Task to carry out: Of all the lines in the entries below, give again exactly those starting at the line containing "circle: (828, 608) -> (908, 741), size x1.67" and ending at the line containing "circle: (461, 976) -> (569, 1080), size x0.71", both ends included, and no others.

Study material:

%%

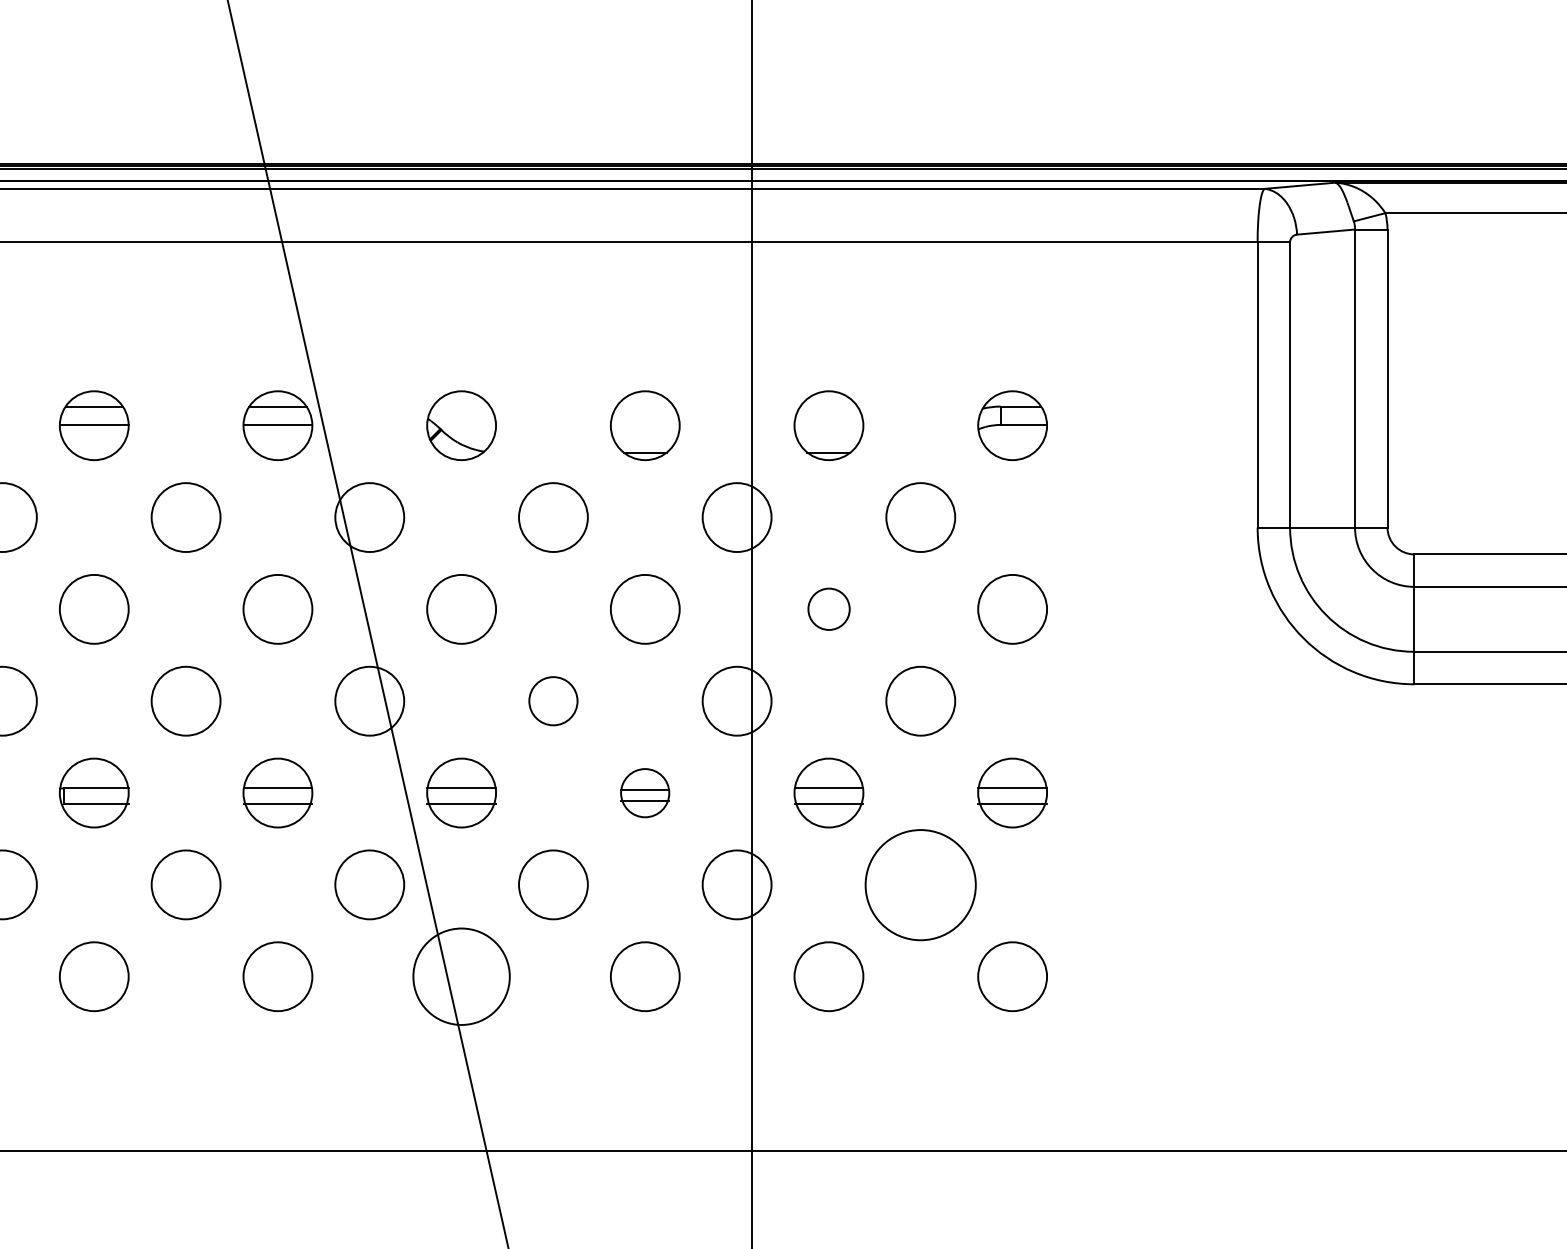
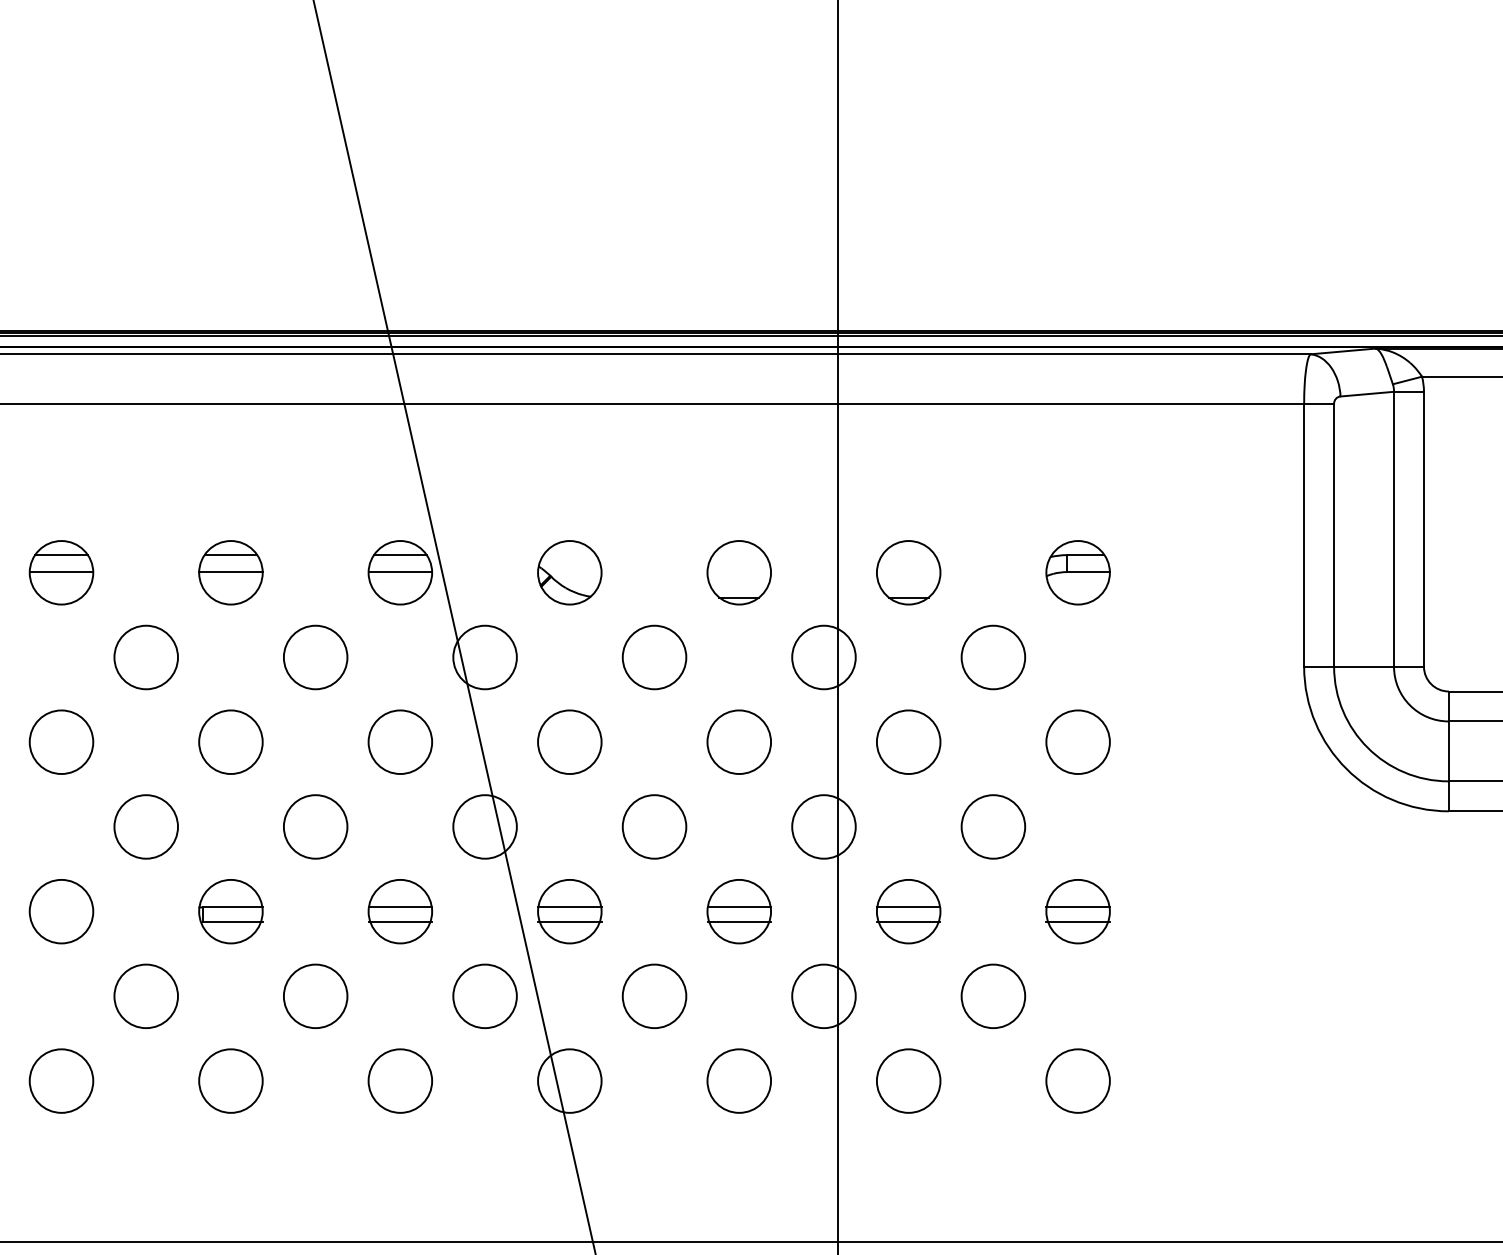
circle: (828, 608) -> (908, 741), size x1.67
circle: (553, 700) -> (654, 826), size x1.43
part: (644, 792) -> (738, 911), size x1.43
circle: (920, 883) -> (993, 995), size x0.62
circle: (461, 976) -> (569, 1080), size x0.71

%%
%%

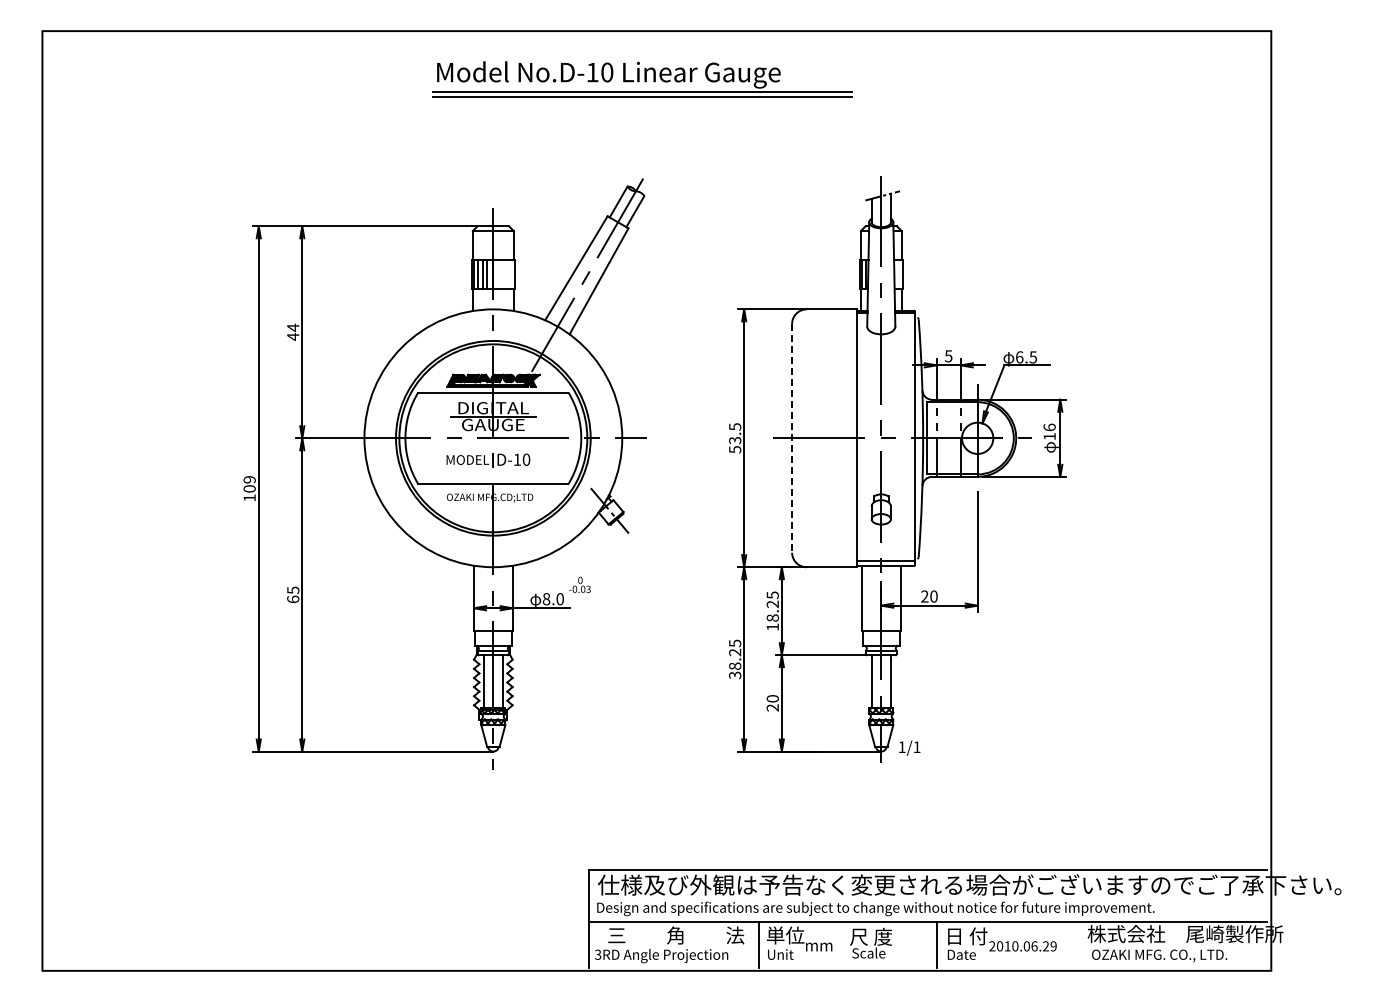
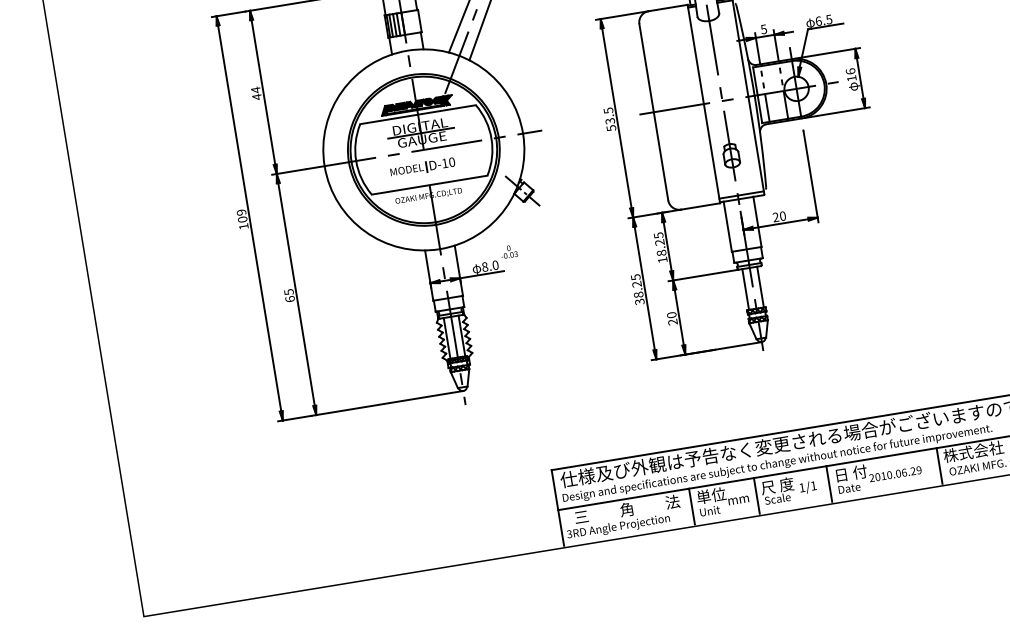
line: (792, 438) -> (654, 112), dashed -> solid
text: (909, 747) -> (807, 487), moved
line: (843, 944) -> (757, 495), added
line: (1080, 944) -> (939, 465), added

%%

Task output:
circle: (828, 608) -> (908, 741), size x1.67
circle: (553, 700) -> (654, 826), size x1.43
part: (644, 792) -> (738, 911), size x1.43
circle: (920, 883) -> (993, 995), size x0.62
circle: (461, 976) -> (569, 1080), size x0.71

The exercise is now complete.